Kediri – Pelatih Persik Kediri, Joko Susilo, menilai pemberlakuan Pembatasan Kegiatan Masyarakat (PPKM) oleh pemerintah membuat dirinya kesulitan menilai perkembangan timnya.

Selama PPKM, tim berjuluk Macan Putih itu terus melakukan latihan tim, namun secara tertutup.

“Selama PPKM Darurat, kami terus berlatih secara rutin secara tertutup. Menu fisik dan teknis. Tapi saya belum bisa melihat perkembangan tim ini,” kata Joko Susilo.

Menurut Joko Susilo, dia tidak bisa melihat bagaimana pola permainan dan timnya bekerja, dan bagaimana para pemain menerapkan strategi yang telah diberikan.

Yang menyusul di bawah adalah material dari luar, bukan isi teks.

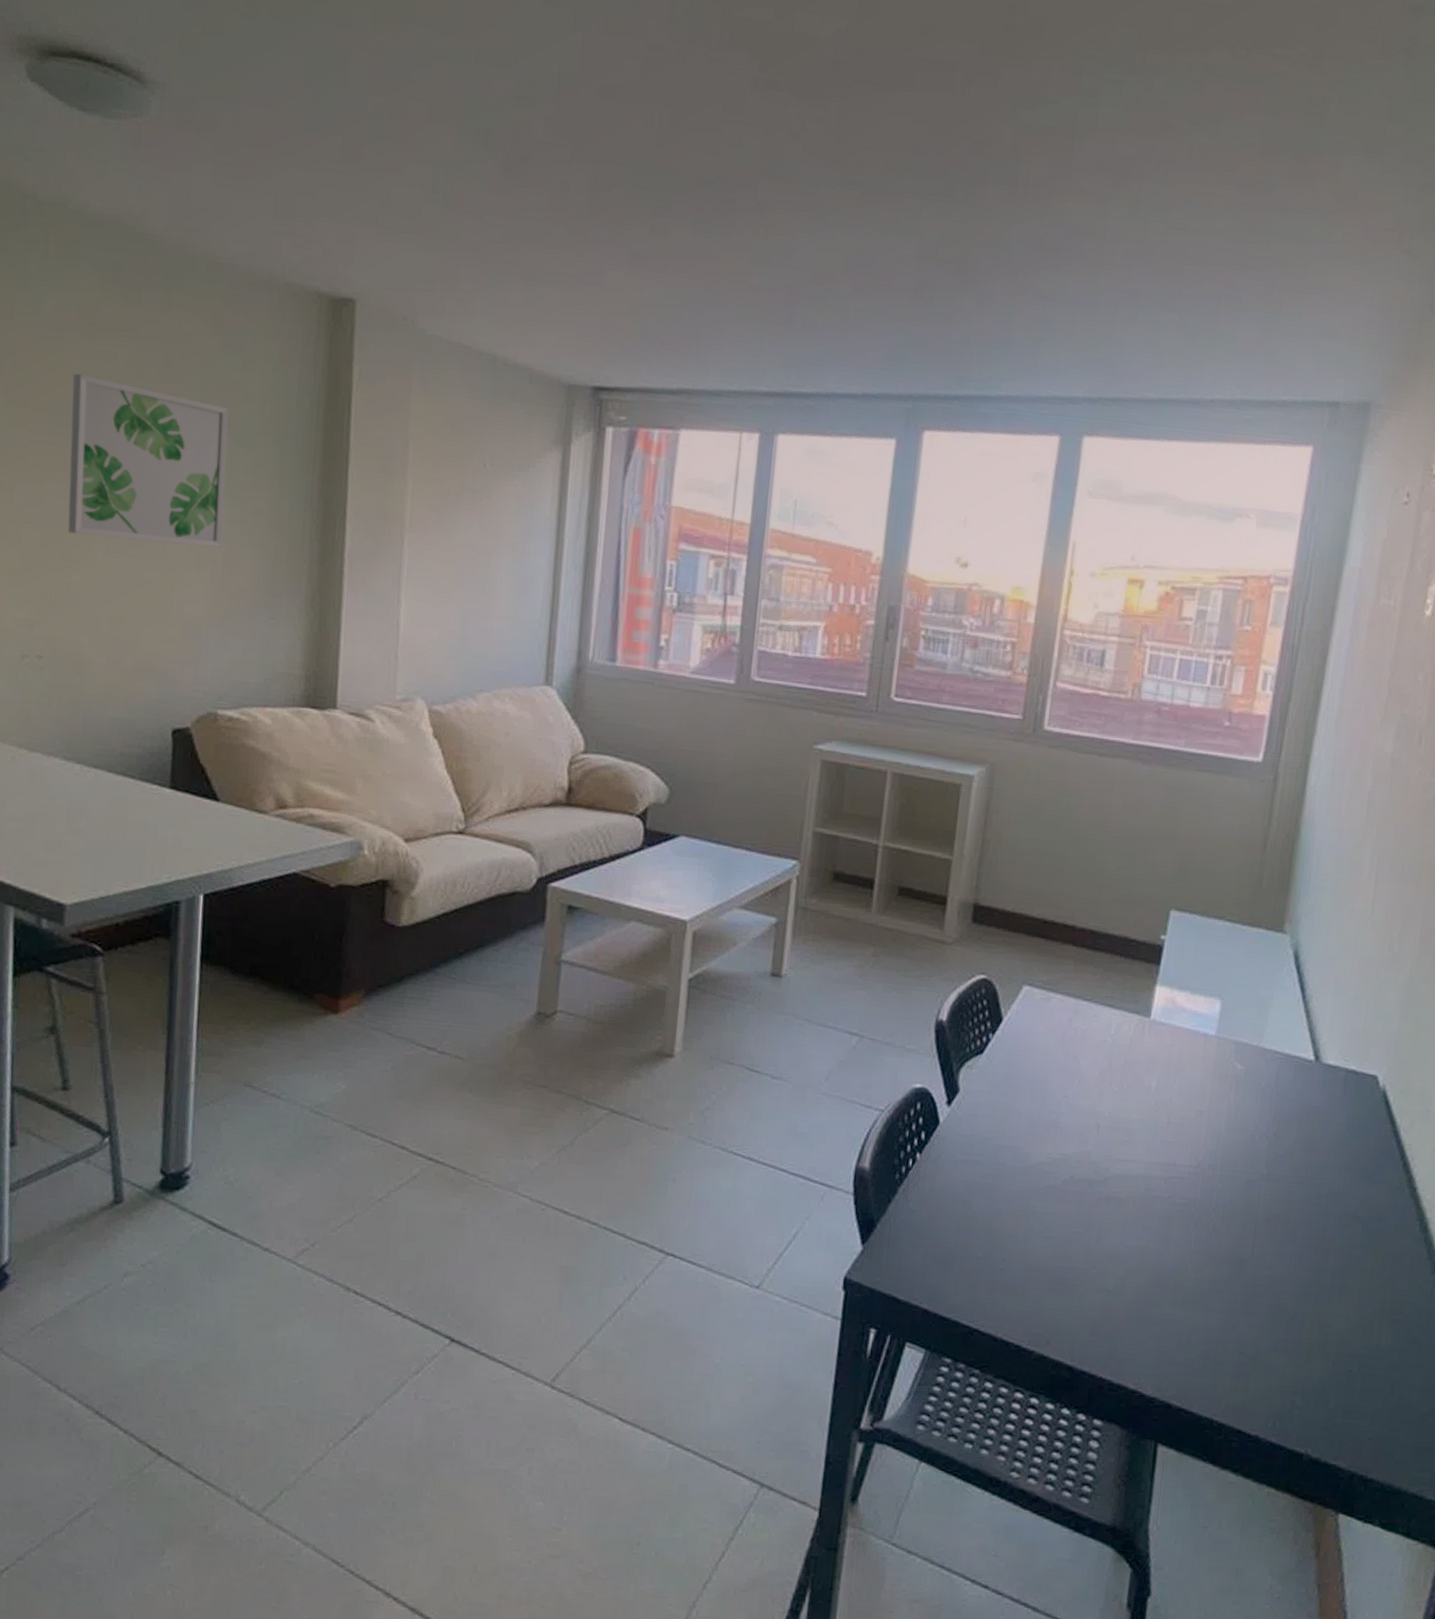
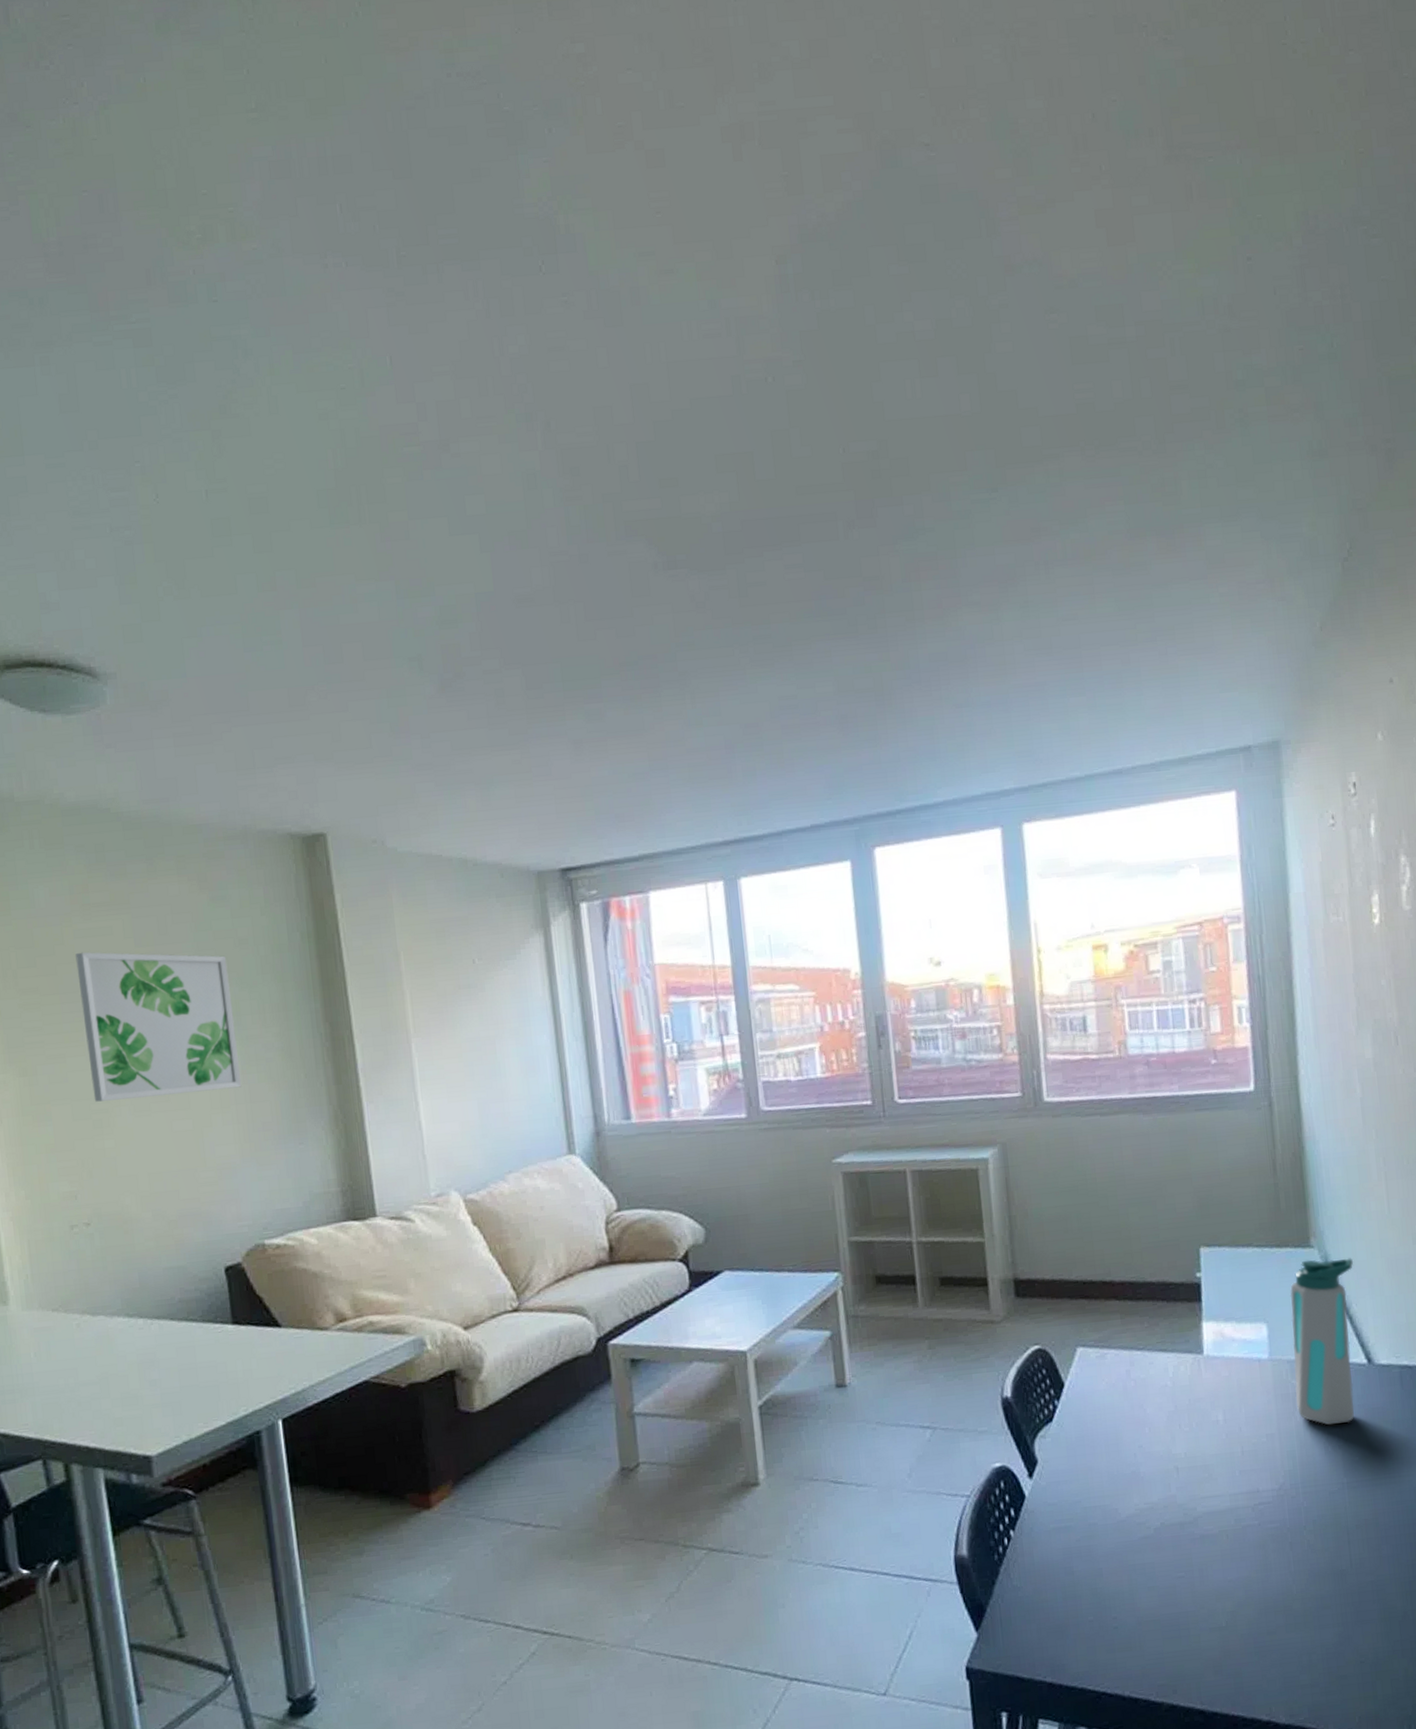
water bottle: none [1233,944,1324,1115] -> present [1290,1258,1355,1426]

“Secara fisik dan teknis masing-masing individu pemain sudah bagus. Namun, permainan dan kerja sama tim itu tidak bisa dilihat. Karena anak-anak hanya melakukan permainan internal,” jelas Joko Susilo.

Baca juga: Pelatih Persik Kediri memastikan penundaan kompetisi tidak mengganggu program latihan

Lebih lanjut, Joko Susilo menjelaskan, perkembangan tim baru bisa dilihat saat menghadapi pertandingan resmi atau uji coba dengan klub lain.

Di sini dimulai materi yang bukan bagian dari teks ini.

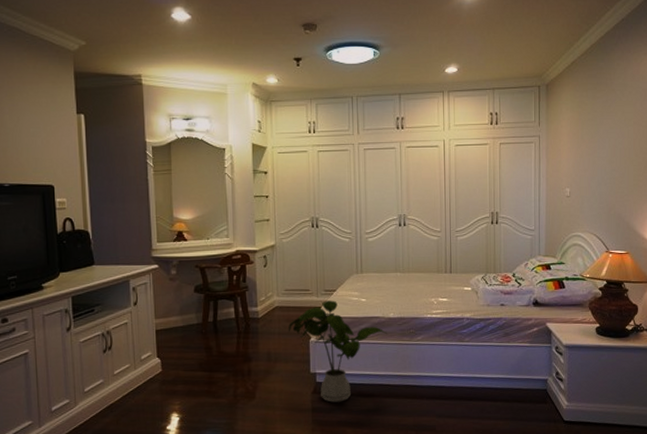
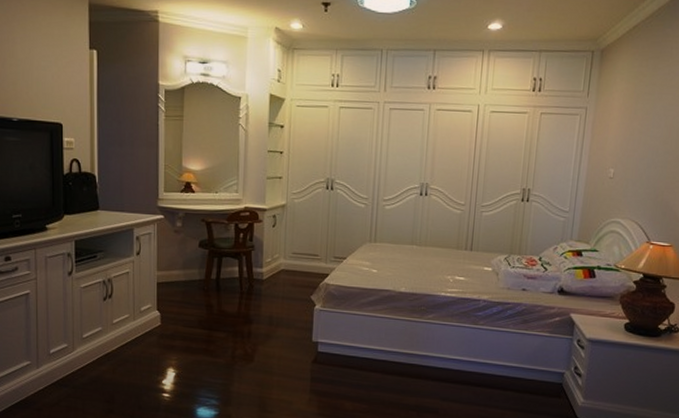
house plant: present [288,300,388,403] -> none [292,268,398,374]

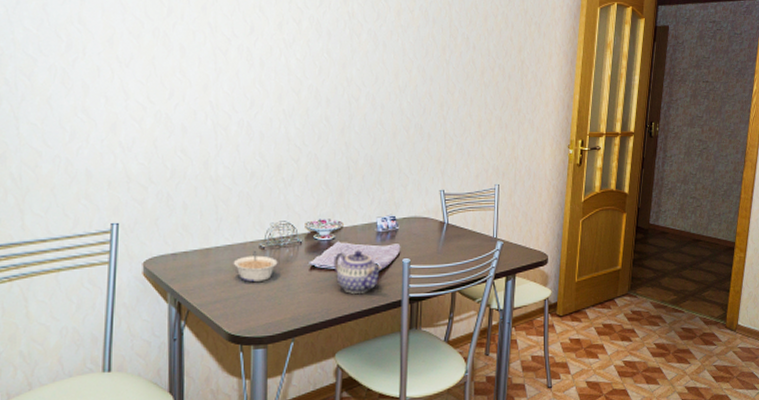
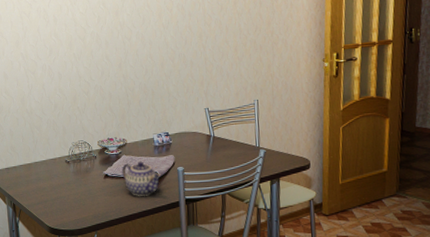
legume: present [233,250,278,282] -> none [48,163,80,188]

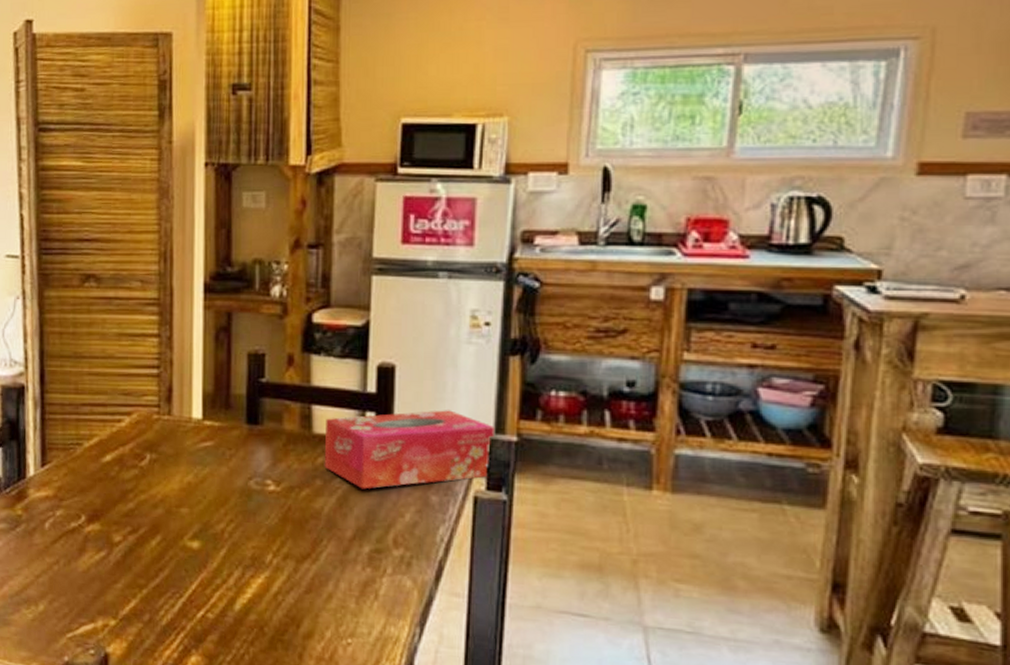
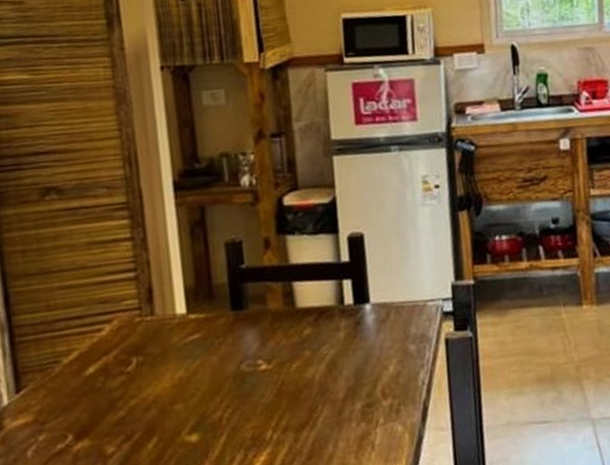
tissue box: present [324,410,494,489] -> none [307,266,455,352]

“Harus ada tes di akhir program mingguan. . . . . . coba lihat perkembangan permainan Persik Kediri. Selama PPKM Darurat, kita tidak bisa mengadakan sidang. Karena ada larangan kegiatan dalam bentuk keramaian,” kata Joko Susilo.

“Saat PPKM Darurat, tim seperti statis atau mulai dari nol lagi. Suasana dan ketegangan permainan internal jelas berbeda dari uji coba. Jujur, saat ini saya pusing dengan keadaan ini,” sambungnya.

Sebelum PPKM Darurat, Persik Kediri sempat menjalani sejumlah laga uji coba, yakni melawan Persipura (Liga 1), Dewa United (Liga 2), KS Tiga Naga (Liga 2), dan Blitar Poetra (Liga 3 Jawa Timur). ).